Descritto sulla rivista "Science", il D.N.A. artificiale è stato messo a punto da un gruppo internazionale guidato dal britannico Medical Research Council, lo stesso laboratorio in cui nel 1952 Watson e Crick scoprirono la doppia elica della macromolecola. A differenza della cellula artificiale ottenuta nel 2010 dall'americano Craig Venter, nella quale il D.N.A. era costruito in laboratorio ma era comunque una copia fedele di quello naturale, l'Xna conserva le stesse lettere ma ha una struttura diversa, al punto che i viventi non lo riconoscono come Dna. E' una forma molecolare nuova, non esistente in natura. Per questo gli esperti dicono che questo risultato apre l'era della biologia alternativa, come l'ha definita Gerald Joyce, dell'istituto statunitense Scripps, nello stesso numero di Science.
"E' il primo vero D.N.A. sintetico", ha affermato Giovanni Murtas, esperto di biologia sintetica e ricercatore all'Istituto di Farmacolgia Translazionale del Consiglio Nazionale delle Ricerche (I.F.T.-C.N.R.). "A differenza degli esperimenti precedenti - ha spiegato - è stata realizzata una nuova molecola con le caratteristiche del D.N.A., ma con una struttura molecolare diversa". L'X.N.A. viene definito dagli stessi ricercatori come uno 'strano' cugino molecolare di Dna e Rna.

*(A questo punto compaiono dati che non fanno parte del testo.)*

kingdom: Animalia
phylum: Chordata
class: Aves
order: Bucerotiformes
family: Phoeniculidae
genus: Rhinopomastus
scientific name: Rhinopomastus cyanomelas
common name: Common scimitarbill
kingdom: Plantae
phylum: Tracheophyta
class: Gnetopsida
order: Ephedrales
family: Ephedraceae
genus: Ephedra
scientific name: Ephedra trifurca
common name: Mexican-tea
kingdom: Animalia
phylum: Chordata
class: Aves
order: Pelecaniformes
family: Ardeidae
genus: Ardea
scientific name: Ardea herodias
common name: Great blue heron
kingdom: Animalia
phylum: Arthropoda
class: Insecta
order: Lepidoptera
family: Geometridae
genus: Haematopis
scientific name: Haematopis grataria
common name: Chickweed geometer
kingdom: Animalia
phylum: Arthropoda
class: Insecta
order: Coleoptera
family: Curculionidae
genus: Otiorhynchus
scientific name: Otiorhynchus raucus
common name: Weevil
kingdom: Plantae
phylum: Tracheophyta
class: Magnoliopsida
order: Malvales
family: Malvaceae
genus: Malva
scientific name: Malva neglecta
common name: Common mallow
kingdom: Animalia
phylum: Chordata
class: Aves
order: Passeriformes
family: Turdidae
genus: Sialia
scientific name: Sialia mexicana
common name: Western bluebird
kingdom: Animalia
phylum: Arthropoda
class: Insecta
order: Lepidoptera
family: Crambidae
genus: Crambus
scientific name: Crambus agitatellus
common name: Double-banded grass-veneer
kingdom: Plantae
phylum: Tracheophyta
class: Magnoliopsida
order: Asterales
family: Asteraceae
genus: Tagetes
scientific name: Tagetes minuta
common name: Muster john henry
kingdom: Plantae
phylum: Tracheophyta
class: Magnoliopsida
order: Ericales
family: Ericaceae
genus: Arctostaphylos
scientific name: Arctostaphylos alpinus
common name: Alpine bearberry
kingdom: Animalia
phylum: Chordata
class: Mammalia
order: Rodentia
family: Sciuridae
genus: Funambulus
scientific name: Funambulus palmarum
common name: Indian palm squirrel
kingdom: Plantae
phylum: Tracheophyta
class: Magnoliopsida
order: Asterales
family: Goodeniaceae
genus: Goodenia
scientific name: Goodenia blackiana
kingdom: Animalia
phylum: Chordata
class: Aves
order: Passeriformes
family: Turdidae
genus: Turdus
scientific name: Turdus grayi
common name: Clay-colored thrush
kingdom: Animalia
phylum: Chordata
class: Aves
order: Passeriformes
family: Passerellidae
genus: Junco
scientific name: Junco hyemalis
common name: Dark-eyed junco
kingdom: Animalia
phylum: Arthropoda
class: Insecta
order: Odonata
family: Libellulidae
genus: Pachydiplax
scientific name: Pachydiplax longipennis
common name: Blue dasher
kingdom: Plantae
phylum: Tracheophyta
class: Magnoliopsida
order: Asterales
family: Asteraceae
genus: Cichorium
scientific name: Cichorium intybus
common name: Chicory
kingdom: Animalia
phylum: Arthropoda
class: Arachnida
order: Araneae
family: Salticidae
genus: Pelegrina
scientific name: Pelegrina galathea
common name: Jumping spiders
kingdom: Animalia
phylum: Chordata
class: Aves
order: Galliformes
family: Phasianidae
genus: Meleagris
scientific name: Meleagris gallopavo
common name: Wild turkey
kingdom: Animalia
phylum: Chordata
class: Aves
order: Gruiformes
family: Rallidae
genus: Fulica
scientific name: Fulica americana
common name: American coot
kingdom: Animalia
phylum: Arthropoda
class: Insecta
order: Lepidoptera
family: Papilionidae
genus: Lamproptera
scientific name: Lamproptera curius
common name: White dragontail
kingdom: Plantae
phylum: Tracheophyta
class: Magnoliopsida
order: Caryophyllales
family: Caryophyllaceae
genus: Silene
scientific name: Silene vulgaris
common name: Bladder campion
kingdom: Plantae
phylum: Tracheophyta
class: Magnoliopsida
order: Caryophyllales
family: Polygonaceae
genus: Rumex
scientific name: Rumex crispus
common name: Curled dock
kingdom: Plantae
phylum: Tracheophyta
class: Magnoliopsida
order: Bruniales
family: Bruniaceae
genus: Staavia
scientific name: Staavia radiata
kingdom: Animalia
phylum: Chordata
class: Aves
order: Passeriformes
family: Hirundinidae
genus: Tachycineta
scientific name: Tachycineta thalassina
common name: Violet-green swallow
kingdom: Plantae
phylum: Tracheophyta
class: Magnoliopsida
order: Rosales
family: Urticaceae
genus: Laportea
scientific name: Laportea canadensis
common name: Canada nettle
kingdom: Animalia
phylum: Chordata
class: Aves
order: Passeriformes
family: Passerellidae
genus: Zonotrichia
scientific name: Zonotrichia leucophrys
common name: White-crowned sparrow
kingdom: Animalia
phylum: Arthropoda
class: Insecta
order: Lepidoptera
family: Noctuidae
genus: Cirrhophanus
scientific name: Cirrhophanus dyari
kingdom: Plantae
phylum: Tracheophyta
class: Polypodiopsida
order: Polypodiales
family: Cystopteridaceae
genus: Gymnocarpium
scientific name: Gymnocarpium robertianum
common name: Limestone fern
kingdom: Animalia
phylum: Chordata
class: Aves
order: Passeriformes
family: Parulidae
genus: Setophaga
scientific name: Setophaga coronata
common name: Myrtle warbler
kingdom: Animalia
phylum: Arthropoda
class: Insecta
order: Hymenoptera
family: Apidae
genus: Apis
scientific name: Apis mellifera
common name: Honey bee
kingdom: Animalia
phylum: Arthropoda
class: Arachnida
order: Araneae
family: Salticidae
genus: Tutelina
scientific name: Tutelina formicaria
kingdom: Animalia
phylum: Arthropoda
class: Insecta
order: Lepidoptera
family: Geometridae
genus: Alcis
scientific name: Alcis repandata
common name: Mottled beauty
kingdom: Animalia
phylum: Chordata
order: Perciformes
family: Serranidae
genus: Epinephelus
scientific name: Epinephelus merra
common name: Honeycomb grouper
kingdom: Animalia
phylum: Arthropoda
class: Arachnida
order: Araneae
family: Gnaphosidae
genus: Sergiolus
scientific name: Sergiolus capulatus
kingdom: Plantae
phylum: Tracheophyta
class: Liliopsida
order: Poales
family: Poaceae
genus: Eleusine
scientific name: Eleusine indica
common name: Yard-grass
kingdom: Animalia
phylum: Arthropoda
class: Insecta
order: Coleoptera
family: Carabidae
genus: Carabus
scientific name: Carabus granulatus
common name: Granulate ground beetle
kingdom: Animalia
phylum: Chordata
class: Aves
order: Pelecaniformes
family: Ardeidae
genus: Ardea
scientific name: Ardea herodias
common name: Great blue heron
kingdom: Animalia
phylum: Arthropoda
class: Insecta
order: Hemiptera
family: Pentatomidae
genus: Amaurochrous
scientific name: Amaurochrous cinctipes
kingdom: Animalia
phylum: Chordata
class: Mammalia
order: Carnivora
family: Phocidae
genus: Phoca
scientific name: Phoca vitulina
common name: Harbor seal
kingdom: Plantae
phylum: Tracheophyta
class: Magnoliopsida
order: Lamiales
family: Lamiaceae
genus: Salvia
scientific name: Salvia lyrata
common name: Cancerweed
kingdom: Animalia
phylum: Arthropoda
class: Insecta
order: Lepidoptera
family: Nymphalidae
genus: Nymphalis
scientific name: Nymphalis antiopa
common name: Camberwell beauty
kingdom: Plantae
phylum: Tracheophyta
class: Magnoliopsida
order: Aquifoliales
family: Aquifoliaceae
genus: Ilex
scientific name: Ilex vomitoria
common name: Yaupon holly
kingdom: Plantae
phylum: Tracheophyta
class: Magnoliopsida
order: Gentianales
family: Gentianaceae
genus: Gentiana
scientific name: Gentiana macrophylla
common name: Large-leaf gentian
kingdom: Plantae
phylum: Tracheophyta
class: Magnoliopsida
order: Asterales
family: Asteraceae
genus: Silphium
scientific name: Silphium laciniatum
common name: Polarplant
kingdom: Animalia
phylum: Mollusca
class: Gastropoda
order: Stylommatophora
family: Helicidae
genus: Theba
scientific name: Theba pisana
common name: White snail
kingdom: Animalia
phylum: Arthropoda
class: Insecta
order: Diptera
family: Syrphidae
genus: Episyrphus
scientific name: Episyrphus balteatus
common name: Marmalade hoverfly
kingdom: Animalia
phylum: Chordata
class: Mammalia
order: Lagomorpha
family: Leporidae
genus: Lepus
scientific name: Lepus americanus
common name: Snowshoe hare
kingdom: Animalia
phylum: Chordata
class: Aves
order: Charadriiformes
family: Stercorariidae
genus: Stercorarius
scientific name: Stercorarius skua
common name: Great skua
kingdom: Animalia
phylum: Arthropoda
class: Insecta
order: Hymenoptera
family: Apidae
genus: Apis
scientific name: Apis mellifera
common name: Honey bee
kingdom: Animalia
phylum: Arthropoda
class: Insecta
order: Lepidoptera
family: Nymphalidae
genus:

Tutti gli organismi viventi noti sfruttano, infatti, le proprietà di queste due molecole, costituite a loro volta da molecole più piccole chiamate "basi", ossia le lettere che costituiscono il genoma e le istruzioni per realizzare un organismo. Le lunghe catene di basi hanno la caratteristica di immagazzinare le informazioni genetiche, di trasmetterle e di adattarsi attraverso processi evolutivi. Nel produrre l'XNA, "i ricercatori hanno realizzato nuove catene: hanno mantenuto le molecole che preservano le informazioni, modificando, però, l'impalcatura che le sostiene", ha chiarito Murtas. In sostanza, l'X.N.A. è un nuovo formato (artificiale) per immagazzinare le informazioni genetiche che si affianca a D.N.A. e R.N.A. Il nucleo delle informazioni, le basi, resta lo stesso e nella stessa forma: ciò che cambia è il 'supporto' dove vengono scritte.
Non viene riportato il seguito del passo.